[Saved entries]
——————————
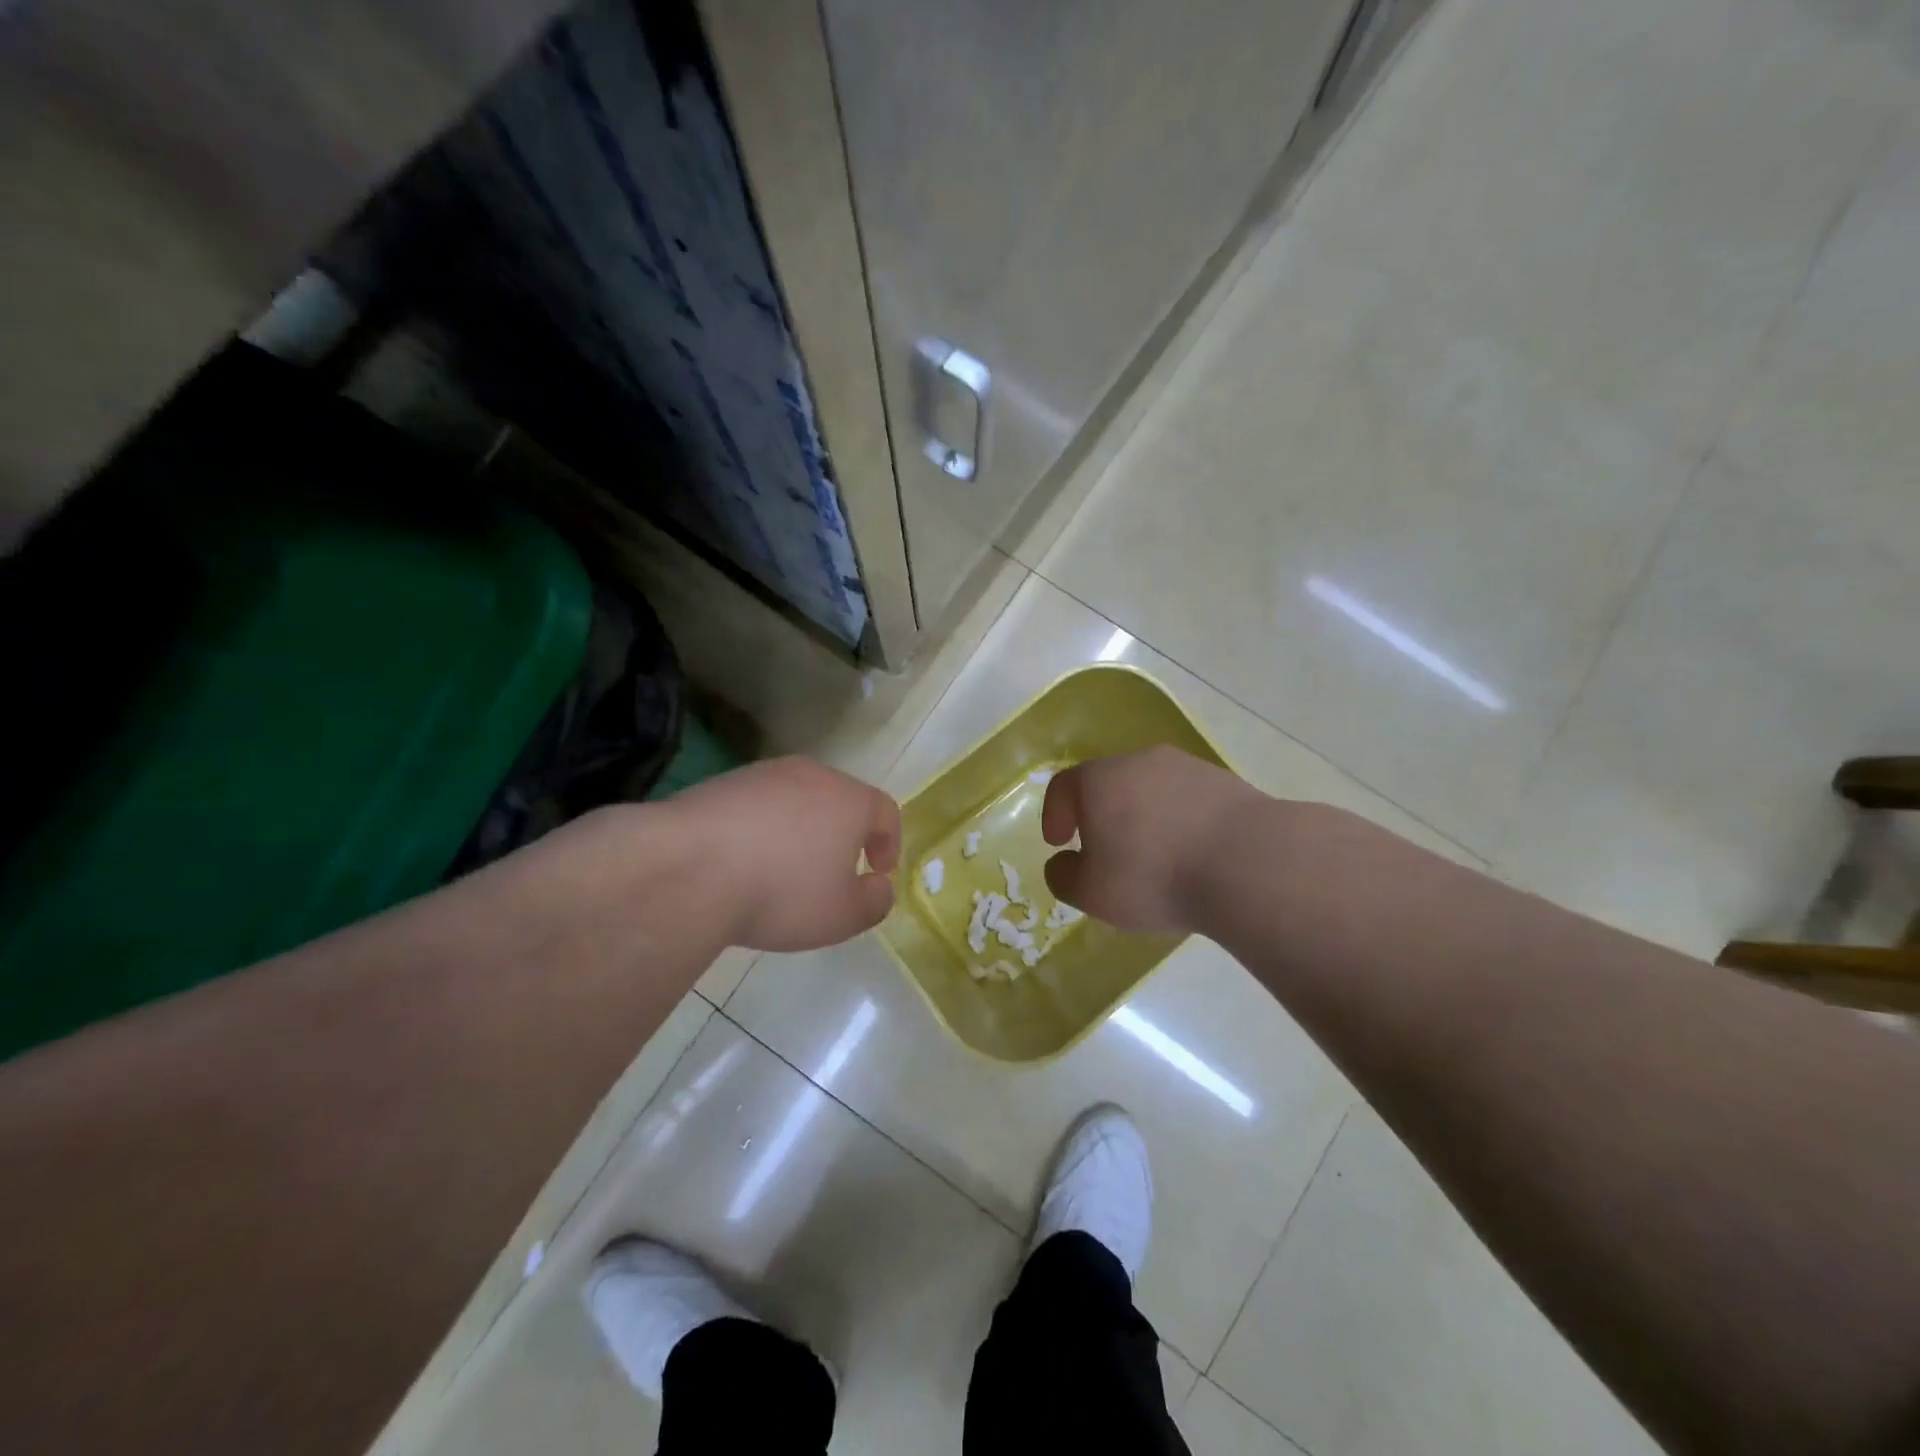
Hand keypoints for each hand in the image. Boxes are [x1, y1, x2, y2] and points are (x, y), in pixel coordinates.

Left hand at [668, 756, 900, 951]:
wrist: (689, 867)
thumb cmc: (782, 892)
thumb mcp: (842, 916)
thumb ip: (874, 902)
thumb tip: (879, 886)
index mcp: (851, 800)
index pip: (885, 811)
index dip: (889, 842)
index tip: (878, 871)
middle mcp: (812, 775)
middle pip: (840, 799)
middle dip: (843, 834)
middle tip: (833, 870)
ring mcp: (764, 775)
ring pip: (796, 800)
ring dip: (799, 830)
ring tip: (782, 869)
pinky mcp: (722, 783)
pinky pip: (756, 806)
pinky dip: (760, 829)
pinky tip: (742, 862)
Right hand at [1041, 745, 1257, 933]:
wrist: (1249, 862)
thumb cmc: (1153, 875)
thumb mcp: (1092, 892)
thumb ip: (1065, 877)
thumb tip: (1062, 864)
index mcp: (1099, 780)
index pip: (1064, 786)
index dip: (1054, 813)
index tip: (1058, 843)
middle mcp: (1140, 762)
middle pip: (1109, 783)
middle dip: (1101, 815)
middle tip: (1105, 851)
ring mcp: (1188, 767)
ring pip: (1153, 790)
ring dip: (1145, 818)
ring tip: (1154, 857)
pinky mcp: (1228, 783)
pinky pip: (1189, 801)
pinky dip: (1181, 822)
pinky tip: (1192, 855)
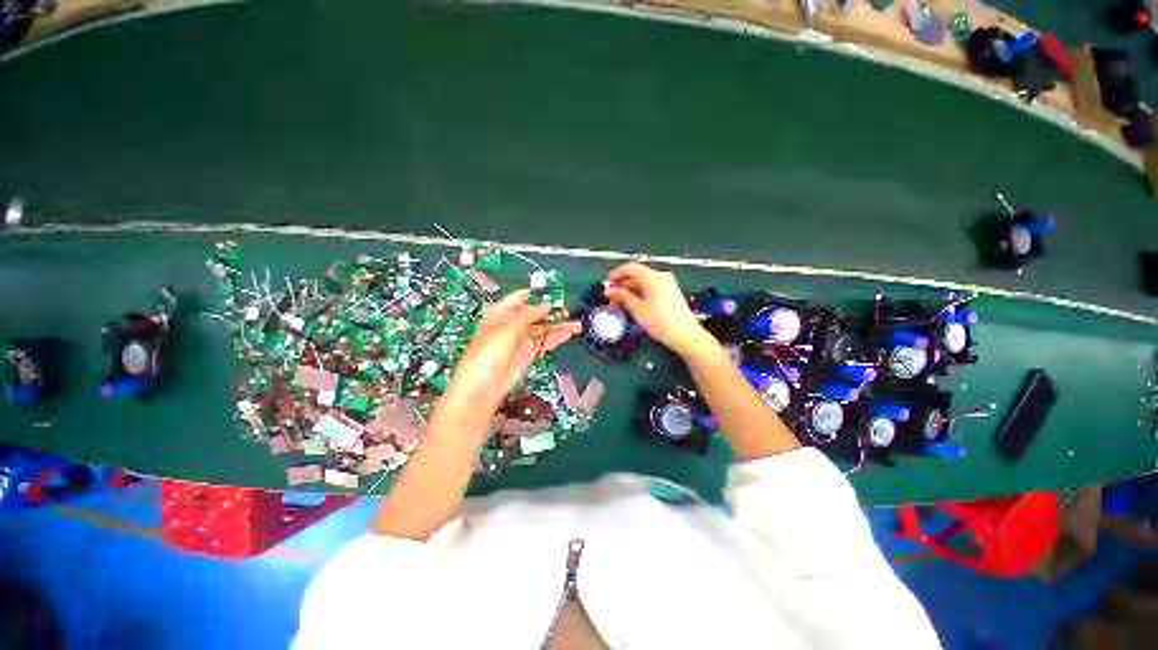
——————————
Exercise objective: Every entry above is to be printed again exactly, pictures omitted.

Your response:
Hand keypoints for each hand in the image. Boxes are [x1, y1, x2, y2] and points are (x, y), in pixel coordinates.

Left hand at [668, 756, 900, 951]:
wrist: (689, 867)
thumb cmc: (782, 892)
thumb mcp: (842, 916)
thumb ip: (874, 902)
thumb tip: (879, 886)
index mcp: (851, 800)
index pip: (885, 811)
index dip: (889, 842)
index tip: (878, 871)
middle mcp: (812, 775)
middle pip: (840, 799)
middle dip: (843, 834)
middle tip: (833, 870)
ring mcp: (764, 775)
ring pip: (796, 800)
ring dip: (799, 830)
ring tip: (782, 869)
pinky mcp: (722, 783)
pinky pip: (756, 806)
pinky dip: (760, 829)
pinky tip: (742, 862)
Right hand at [1041, 745, 1257, 933]:
wrist: (1249, 862)
thumb cmc: (1153, 875)
thumb mcp: (1092, 892)
thumb ip: (1065, 877)
thumb tip: (1062, 864)
index mcp: (1099, 780)
index pip: (1064, 786)
index dip: (1054, 813)
index tip: (1058, 843)
middle mcp: (1140, 762)
middle pip: (1109, 783)
middle dip: (1101, 815)
middle tip: (1105, 851)
ring mcp: (1188, 767)
ring pip: (1153, 790)
ring dip: (1145, 818)
ring tip: (1154, 857)
pinky mcp: (1228, 783)
pinky pip: (1189, 801)
pinky dip: (1181, 822)
pinky tip: (1192, 855)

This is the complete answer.